▸ **EXCERPT TO READ**
In practice - What is the difference between dispersive Raman and FT-Raman?

In practical terms FT-Raman is good in simple routine analysis but has many limitations, and thus it is generally used these days in routine measurements only:

  1. Only uses the 1064 nm laser - poor for sensitivity,poor for aqueous solutions, poor for highly colored samples.
  2. The optical construction limits the spatial resolution that can be achieved (this is why most FT manufacturers have abandoned FT-Raman microscopes).

▸ **Dataset entries**
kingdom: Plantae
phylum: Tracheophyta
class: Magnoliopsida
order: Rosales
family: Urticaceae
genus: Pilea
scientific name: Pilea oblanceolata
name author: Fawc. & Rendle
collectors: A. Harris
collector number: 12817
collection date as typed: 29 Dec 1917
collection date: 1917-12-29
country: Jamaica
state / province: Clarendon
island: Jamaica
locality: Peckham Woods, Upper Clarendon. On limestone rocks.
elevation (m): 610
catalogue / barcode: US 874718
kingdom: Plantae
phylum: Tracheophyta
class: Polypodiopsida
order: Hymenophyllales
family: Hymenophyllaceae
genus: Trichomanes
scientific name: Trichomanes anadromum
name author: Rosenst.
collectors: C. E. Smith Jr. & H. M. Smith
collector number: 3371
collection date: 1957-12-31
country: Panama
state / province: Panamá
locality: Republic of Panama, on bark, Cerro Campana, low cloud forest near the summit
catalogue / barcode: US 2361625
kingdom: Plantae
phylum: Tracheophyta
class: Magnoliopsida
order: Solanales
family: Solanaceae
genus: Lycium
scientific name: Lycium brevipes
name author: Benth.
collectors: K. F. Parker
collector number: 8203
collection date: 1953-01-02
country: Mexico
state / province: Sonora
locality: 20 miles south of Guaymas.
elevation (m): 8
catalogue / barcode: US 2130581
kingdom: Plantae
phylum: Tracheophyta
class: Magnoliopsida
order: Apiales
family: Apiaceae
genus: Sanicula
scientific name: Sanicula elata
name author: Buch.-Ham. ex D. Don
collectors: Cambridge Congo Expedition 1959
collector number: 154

▸ **BRIEF**
Continue the text comparing dispersive Raman with FT-Raman, starting after its last sentence.

▸ **EXERCISE ANSWER**
The advantage of a dispersive Raman system is that it will offer both routine and research capabilities upon the one instrument including:

  1. Multiple laser wavelengths - this will enable sample and scattering properties to be optimized for a widest range of samples, enhancing sensitivity, penetration depth control, and fluorescence rejection - examples:

    • Green lasers can be good for inorganics and resonance Raman (eg. CNT and carbon) and SERS
    • Red or NIR lasers (eg. 780-830 nm)are good for supression of fluorescence, often at least as good as the FT-Raman 1064 nm laser
    • Red or Green lasers for aqueous solutions
    • UV lasers for resonance Raman on bio-molecules eg. Proteins

  2. The Raman microscope - a true confocal Raman microscope (FT-Raman optics do not enable this design to be used) will provide a spatial resolution of around 1 um. The use of a true confocal aperture has been well established in its ability to provide sensitive Raman images of samples- showing chemical composition, distribution, morphology and many other characteristics of a sample. See the Raman tutorial for further information.